Potentiel des Amériques :
Lonely Betty de Joseph Incardona

Etre natif des cantons suisses permet vraisemblablement quelques libertés. Parmi celles-ci, un exercice trop rare dans la littérature francophone à tendance polardeuse : implanter son récit dans une ville d’outre atlantique et écrire une vraie histoire américaine. Voilà la révélation du dernier roman de Joseph Incardona.

Élisabeth Holmes aura cent ans à minuit, tout comme à minuit sera célébrée la naissance du Jésus-Christ-Notre-Sauveur. Oui, nous sommes le 24 décembre 1999 dans la petite ville de Durham, Maine. Cette femme, qui fut institutrice pendant les années 50, ne parle plus depuis des lustres. La raison ? Trois de ses élèves ont disparu, volatilisés, alors qu’ils étaient sous sa surveillance. Après cinquante années de silence, Betty Holmes décide de parler. A qui ? A John Markham, le shérif à la retraite de Durham, qui fut, à l’époque, chargé de l’enquête. Et que lui veut-elle, Betty ? Lui dire qu’elle a des informations sur la disparition des frères Harrys…

Ils sont rares, les polars francophones qui osent passer l’Atlantique pour installer leur intrigue dans une ville américaine. Pourquoi ? Un complexe peut-être. L’impression d’aller concourir dans la cours des maîtres. C’est idiot ? Peut-être. En tout cas, avec Lonely Betty, le Suisse Joseph Incardona tend à nous prouver que c’est une chose sinon possible, au moins envisageable. Cela étant, il est à noter que le prétexte à une délocalisation de cette histoire du coté du Maine (terre de quelques grands de la littérature mondiale, Yourcenar et King entre autre cas d’espèces) n’est ici pas fortuit, ni ne tient à une pause d’auteur. Pour des raisons que l’on ne dévoilera pas ici, il est important que ce récit ne se situe pas dans le Maine et Loire (où, à une exception près, il aurait tout à fait eu sa place).

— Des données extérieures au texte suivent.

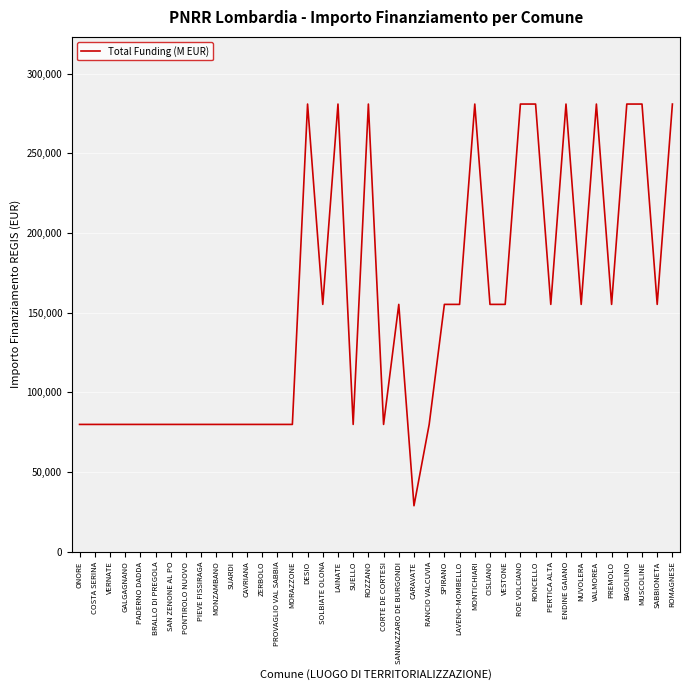

What is the change in value from COSTA SERINA to LAVENO-MOMBELLO?

+75312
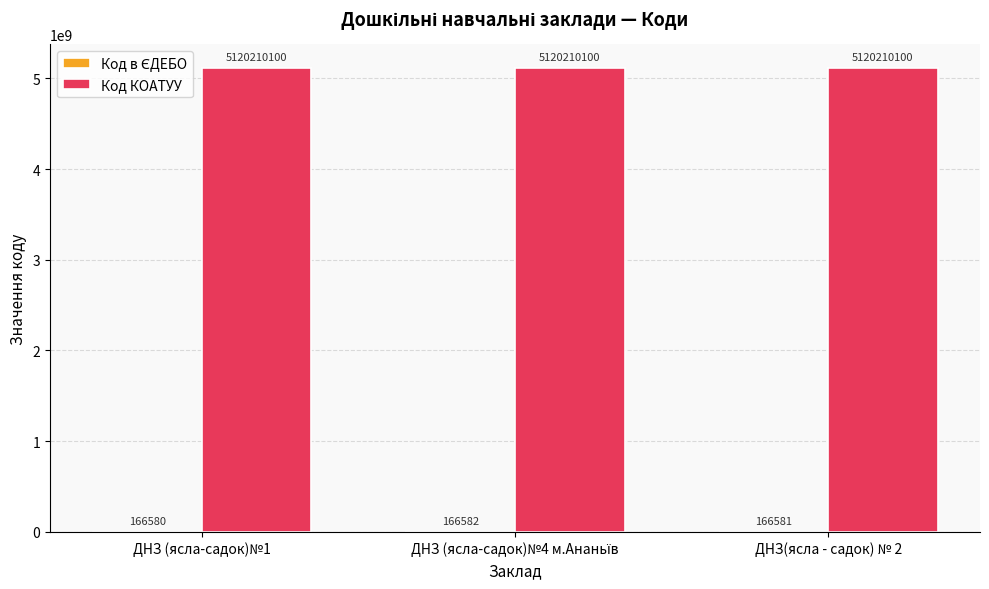

Which series has the largest total across all categories?

Код КОАТУУ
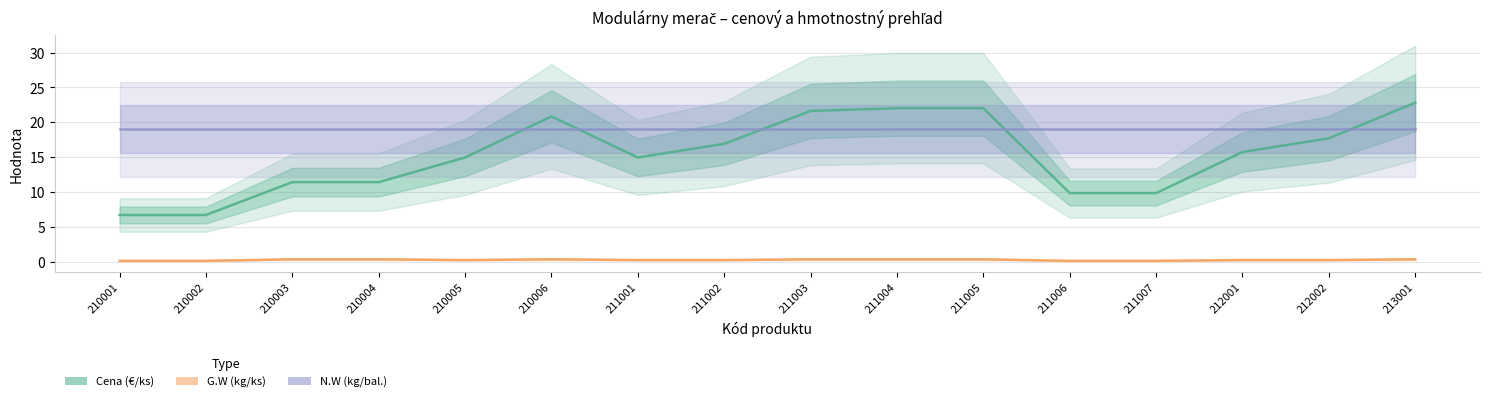

True or false: N.W_bal has more than 0 interior local peaks.

False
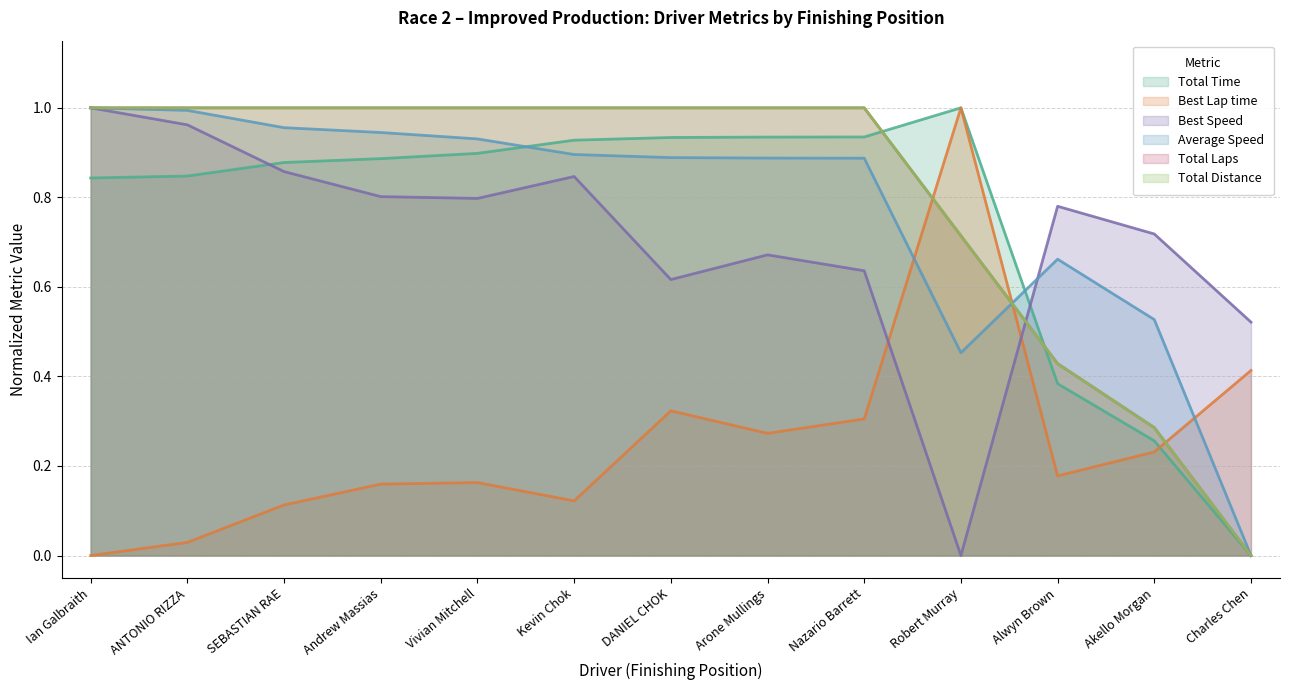

Reading right to left, list all the values displayed in this chart.

Total Time: Charles Chen=0.0	Akello Morgan=0.3	Alwyn Brown=0.4	Robert Murray=1.0	Nazario Barrett=0.9	Arone Mullings=0.9	DANIEL CHOK=0.9	Kevin Chok=0.9	Vivian Mitchell=0.9	Andrew Massias=0.9	SEBASTIAN RAE=0.9	ANTONIO RIZZA=0.8	Ian Galbraith=0.8
Best Lap time: Charles Chen=0.4	Akello Morgan=0.2	Alwyn Brown=0.2	Robert Murray=1.0	Nazario Barrett=0.3	Arone Mullings=0.3	DANIEL CHOK=0.3	Kevin Chok=0.1	Vivian Mitchell=0.2	Andrew Massias=0.2	SEBASTIAN RAE=0.1	ANTONIO RIZZA=0.0	Ian Galbraith=0.0
Best Speed: Charles Chen=0.5	Akello Morgan=0.7	Alwyn Brown=0.8	Robert Murray=0.0	Nazario Barrett=0.6	Arone Mullings=0.7	DANIEL CHOK=0.6	Kevin Chok=0.8	Vivian Mitchell=0.8	Andrew Massias=0.8	SEBASTIAN RAE=0.9	ANTONIO RIZZA=1.0	Ian Galbraith=1.0
Average Speed: Charles Chen=0.0	Akello Morgan=0.5	Alwyn Brown=0.7	Robert Murray=0.5	Nazario Barrett=0.9	Arone Mullings=0.9	DANIEL CHOK=0.9	Kevin Chok=0.9	Vivian Mitchell=0.9	Andrew Massias=0.9	SEBASTIAN RAE=1.0	ANTONIO RIZZA=1.0	Ian Galbraith=1.0
Total Laps: Charles Chen=0.0	Akello Morgan=0.3	Alwyn Brown=0.4	Robert Murray=0.7	Nazario Barrett=1.0	Arone Mullings=1.0	DANIEL CHOK=1.0	Kevin Chok=1.0	Vivian Mitchell=1.0	Andrew Massias=1.0	SEBASTIAN RAE=1.0	ANTONIO RIZZA=1.0	Ian Galbraith=1.0
Total Distance: Charles Chen=0.0	Akello Morgan=0.3	Alwyn Brown=0.4	Robert Murray=0.7	Nazario Barrett=1.0	Arone Mullings=1.0	DANIEL CHOK=1.0	Kevin Chok=1.0	Vivian Mitchell=1.0	Andrew Massias=1.0	SEBASTIAN RAE=1.0	ANTONIO RIZZA=1.0	Ian Galbraith=1.0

Incardona fonctionne dans ce Lonely Betty comme fonctionne les séries américaines à succès – encore une bonne raison de placer ce roman dans cet ailleurs. Divisé en six chapitres dont un épilogue assez génial, ce roman propose des fins d’épisodes au cours desquels on fait la tournée elliptique de tous les personnages, dans leur environnement, à un moment donné. A la manière de ces clips conclusifs, c’est aussi un bon moyen de fabriquer un alibi pour chacun des rôles qui jalonnent le texte. Et Incardona s’amuse avec ce code, faisant même intervenir des personnages encore jamais rencontrés, qui sont juste là pour se questionner sur le rythme du récit.
Petit bouquin délicieux, magnifiquement édité par la maison Finitude qui tient boutique à Bordeaux, Lonely Betty, comme le fut il y a deux ans Remington chez Fayard Noir, est une sorte d’ovni littéraire, drôle à souhait, prenant le lecteur à partie, triturant un peu ses références et jouissant d’un retournement plutôt bien pensé, en tout cas solidement amené.